Security becomes complicated when it is disconnected from decision-making.
My work has always focused on aligning security with business reality, not theoretical maturity models, not vendor-driven narratives, and not audit checklists detached from operational context. I have built security programs from the ground up, reduced unnecessary complexity, and guided organizations through demanding regulatory environments, including SOC 2, PCI-DSS, ISO standards, HIPAA, GDPR, PIPEDA and CMMC.
Certifications matter. But resilience matters more.
A passed audit does not prove a program works. It proves that evidence was collected.
Through executive leadership roles and advisory engagements, I have learned that sustainable security is built through disciplined governance, proportionate controls, and leadership ownership. When accountability is delegated without understanding, compliance becomes fragile.
This site reflects that philosophy.
It is not a marketing vehicle.

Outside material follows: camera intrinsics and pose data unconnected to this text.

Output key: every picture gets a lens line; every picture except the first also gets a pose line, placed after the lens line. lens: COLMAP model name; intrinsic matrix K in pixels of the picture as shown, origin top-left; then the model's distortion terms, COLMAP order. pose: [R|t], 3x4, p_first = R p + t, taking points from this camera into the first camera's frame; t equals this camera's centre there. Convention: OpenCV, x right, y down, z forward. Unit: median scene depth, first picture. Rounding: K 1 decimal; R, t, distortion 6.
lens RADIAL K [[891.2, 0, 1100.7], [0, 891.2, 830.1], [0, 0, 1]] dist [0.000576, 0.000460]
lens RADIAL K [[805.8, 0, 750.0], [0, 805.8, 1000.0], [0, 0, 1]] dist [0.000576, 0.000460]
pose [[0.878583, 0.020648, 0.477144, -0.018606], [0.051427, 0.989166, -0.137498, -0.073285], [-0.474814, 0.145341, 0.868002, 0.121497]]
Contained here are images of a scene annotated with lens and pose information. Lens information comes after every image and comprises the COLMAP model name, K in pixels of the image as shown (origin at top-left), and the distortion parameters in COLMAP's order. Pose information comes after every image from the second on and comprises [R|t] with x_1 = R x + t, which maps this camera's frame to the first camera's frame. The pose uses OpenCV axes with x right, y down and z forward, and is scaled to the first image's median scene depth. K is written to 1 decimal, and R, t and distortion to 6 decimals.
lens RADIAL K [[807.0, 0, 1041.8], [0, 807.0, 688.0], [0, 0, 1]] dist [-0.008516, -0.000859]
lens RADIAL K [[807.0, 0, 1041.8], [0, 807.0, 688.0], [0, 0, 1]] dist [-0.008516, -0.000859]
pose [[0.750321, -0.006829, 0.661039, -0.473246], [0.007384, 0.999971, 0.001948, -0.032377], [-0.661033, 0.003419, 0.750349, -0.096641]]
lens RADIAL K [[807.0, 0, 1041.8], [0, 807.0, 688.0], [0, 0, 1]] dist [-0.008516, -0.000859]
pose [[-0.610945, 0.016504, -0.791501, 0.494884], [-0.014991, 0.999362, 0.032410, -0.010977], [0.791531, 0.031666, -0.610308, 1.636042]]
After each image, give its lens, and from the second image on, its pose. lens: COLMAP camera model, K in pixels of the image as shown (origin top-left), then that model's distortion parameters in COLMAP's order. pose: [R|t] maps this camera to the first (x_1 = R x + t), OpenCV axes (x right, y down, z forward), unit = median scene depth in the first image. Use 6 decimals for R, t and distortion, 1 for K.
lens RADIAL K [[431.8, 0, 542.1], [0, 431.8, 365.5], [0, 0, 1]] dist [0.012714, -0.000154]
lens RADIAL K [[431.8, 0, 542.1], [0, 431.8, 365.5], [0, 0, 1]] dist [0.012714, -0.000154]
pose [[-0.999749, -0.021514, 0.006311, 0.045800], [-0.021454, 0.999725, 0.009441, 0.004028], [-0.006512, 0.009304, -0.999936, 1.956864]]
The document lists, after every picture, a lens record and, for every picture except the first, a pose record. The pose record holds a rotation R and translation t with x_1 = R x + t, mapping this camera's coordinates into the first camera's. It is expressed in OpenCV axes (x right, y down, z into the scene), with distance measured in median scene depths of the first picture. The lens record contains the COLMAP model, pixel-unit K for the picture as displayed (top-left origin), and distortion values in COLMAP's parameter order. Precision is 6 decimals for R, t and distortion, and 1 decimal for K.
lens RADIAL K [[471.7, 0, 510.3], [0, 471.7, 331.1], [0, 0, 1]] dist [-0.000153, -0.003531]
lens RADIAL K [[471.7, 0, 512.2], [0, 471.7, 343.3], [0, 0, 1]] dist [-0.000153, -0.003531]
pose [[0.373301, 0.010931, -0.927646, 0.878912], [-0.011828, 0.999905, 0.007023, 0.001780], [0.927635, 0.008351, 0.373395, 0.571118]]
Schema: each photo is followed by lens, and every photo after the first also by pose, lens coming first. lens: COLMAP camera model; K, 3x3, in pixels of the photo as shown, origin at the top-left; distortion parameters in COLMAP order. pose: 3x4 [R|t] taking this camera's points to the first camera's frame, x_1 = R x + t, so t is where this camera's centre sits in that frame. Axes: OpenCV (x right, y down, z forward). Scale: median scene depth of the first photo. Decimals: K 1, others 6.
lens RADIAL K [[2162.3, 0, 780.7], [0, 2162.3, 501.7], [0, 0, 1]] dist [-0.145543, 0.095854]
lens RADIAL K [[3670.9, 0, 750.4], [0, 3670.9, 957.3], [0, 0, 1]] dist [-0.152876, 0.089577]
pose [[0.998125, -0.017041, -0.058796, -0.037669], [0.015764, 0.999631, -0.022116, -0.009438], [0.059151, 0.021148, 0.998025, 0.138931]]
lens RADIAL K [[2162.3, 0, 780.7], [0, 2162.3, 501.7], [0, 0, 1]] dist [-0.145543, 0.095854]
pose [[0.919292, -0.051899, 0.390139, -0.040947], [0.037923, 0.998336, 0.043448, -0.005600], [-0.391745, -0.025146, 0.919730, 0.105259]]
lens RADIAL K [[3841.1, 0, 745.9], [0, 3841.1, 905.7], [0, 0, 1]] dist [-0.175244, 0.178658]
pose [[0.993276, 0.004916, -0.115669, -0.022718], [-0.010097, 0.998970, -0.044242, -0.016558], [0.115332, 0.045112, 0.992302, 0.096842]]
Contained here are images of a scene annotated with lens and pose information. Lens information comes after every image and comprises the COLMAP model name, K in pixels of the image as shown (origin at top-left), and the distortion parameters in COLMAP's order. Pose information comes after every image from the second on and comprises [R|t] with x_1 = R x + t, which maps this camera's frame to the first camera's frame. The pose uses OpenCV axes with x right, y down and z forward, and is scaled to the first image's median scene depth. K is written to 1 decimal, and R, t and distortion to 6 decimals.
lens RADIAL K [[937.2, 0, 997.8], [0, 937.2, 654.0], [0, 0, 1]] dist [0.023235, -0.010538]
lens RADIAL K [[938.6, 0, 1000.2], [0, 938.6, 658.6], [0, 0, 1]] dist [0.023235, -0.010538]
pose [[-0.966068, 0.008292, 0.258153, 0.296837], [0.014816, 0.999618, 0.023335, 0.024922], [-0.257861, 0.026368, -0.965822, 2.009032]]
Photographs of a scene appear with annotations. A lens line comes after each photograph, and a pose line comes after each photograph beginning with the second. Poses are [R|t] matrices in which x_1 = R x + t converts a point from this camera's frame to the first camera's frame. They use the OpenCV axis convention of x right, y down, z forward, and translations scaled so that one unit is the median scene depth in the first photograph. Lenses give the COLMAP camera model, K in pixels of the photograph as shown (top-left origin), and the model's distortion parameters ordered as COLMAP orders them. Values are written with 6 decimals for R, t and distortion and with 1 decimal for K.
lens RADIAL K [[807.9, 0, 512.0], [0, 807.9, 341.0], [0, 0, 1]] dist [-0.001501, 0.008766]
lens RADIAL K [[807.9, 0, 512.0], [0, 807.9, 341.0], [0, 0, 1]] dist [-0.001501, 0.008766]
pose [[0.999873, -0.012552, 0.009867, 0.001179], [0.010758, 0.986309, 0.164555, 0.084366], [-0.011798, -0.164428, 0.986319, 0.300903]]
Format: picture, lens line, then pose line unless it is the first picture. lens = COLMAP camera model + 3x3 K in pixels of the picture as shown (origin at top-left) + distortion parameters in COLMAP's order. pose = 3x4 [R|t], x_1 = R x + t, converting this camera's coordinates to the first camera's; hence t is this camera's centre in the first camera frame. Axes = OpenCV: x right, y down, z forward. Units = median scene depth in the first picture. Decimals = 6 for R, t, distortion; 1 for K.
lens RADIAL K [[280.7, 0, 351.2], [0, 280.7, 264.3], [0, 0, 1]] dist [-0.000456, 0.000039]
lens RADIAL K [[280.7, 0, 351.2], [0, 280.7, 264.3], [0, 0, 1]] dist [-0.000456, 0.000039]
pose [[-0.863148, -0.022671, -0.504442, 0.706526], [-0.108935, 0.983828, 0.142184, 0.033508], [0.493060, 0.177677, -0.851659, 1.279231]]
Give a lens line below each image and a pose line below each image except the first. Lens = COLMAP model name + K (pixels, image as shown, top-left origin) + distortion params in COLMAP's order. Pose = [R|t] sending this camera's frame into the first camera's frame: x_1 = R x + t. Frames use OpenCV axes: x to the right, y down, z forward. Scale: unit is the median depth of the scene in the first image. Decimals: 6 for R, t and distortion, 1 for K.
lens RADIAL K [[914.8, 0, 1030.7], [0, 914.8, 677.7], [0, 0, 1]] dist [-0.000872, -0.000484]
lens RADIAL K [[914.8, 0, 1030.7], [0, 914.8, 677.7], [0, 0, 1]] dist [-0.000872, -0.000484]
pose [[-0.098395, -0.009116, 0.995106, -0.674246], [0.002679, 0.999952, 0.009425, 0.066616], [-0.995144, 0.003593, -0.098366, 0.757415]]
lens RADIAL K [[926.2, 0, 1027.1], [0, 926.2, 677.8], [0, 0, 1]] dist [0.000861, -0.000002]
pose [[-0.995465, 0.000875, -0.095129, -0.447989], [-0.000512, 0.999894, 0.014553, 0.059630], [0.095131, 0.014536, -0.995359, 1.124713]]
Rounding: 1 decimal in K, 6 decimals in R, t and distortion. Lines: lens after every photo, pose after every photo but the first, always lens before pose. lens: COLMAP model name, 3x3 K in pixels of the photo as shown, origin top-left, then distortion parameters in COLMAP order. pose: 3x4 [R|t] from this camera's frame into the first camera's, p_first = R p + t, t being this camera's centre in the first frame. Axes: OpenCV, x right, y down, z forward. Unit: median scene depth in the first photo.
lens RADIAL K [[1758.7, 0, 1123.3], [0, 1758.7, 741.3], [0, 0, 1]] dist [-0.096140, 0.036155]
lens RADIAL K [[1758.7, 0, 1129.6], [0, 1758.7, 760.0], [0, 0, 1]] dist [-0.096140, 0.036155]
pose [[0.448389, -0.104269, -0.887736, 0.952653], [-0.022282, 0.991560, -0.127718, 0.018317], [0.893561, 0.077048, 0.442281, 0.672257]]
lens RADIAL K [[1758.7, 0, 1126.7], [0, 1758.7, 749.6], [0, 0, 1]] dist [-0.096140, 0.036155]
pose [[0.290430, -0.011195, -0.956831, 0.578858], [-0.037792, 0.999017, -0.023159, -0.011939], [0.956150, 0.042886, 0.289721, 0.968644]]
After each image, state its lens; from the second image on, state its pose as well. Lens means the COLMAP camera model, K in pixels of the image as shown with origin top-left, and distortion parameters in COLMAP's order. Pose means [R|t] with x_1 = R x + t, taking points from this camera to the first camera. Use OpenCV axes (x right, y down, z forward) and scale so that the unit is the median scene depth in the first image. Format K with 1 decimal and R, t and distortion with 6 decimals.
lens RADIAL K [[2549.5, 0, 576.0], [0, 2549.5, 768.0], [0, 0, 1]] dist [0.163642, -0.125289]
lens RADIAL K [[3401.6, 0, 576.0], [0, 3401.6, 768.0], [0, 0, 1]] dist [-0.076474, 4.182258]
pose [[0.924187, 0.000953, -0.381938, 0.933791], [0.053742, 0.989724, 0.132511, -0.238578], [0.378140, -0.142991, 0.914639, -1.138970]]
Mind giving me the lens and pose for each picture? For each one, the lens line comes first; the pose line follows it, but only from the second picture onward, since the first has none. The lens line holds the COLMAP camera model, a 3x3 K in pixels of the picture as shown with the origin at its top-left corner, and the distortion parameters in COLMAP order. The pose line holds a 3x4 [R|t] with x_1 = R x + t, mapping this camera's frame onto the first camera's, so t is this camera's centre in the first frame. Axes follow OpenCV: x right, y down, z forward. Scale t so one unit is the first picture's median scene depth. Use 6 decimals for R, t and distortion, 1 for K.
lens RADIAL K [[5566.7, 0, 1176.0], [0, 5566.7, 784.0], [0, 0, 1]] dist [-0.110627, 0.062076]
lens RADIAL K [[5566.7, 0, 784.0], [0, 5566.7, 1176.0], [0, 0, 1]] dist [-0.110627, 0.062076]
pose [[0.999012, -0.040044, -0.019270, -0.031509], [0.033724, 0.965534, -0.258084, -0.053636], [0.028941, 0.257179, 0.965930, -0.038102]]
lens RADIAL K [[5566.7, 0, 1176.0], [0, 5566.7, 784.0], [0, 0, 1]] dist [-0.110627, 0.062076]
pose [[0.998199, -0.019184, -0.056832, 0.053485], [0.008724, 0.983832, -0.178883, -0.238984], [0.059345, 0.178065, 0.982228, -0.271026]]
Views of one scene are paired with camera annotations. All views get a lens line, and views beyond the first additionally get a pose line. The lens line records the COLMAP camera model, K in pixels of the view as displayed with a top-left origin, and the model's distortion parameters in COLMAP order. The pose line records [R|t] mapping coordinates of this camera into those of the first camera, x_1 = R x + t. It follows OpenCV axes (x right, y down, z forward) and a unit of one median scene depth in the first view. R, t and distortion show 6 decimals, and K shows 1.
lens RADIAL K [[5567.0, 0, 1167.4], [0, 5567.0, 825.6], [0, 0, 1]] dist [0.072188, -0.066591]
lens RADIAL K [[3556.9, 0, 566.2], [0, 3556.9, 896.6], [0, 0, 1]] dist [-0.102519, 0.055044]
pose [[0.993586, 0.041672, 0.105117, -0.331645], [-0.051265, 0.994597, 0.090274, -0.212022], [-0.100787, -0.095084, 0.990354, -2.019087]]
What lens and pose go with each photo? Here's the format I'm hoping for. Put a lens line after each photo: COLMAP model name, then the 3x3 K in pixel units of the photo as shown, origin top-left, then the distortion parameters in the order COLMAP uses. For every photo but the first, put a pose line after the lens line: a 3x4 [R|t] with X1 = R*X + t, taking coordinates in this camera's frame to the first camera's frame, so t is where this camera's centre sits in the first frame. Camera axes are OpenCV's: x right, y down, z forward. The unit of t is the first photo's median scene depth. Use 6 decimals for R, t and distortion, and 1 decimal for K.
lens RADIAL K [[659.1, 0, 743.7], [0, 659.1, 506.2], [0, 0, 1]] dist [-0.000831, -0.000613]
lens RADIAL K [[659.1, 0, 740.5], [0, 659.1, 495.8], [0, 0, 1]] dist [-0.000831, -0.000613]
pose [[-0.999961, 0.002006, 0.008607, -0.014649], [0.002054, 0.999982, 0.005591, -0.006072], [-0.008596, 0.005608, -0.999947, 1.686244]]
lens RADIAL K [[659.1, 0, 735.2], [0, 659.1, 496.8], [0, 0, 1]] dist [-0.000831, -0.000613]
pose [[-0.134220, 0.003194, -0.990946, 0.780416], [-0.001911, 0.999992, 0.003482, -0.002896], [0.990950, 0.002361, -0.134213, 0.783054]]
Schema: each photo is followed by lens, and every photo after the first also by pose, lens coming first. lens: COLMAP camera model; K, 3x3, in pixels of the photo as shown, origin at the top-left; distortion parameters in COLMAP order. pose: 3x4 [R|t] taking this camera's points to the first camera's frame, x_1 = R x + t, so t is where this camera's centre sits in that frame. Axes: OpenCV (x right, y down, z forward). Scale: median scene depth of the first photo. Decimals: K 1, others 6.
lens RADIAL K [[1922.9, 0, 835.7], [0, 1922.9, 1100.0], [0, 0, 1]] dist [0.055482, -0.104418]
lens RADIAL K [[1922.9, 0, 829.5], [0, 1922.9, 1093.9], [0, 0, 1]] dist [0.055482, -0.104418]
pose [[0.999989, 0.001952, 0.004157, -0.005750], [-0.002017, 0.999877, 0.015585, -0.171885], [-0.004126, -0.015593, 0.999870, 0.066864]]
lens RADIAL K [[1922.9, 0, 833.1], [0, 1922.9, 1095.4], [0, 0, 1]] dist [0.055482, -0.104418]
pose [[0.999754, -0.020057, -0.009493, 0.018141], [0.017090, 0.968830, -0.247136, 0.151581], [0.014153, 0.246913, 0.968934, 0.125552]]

It is a ledger of practical insight, informed by real audits, real incidents, real regulatory pressure, and real executive responsibility.
Core Beliefs
- Integrity is non-negotiable. Advice must remain independent, even when it is inconvenient.
- Partnership drives progress. Security imposed without context rarely survives.
- Pragmatism outperforms perfection. Controls must be defensible, operable, and sustainable.
Security is not a technical function alone. It is a governance discipline. When leaders treat it that way, outcomes change.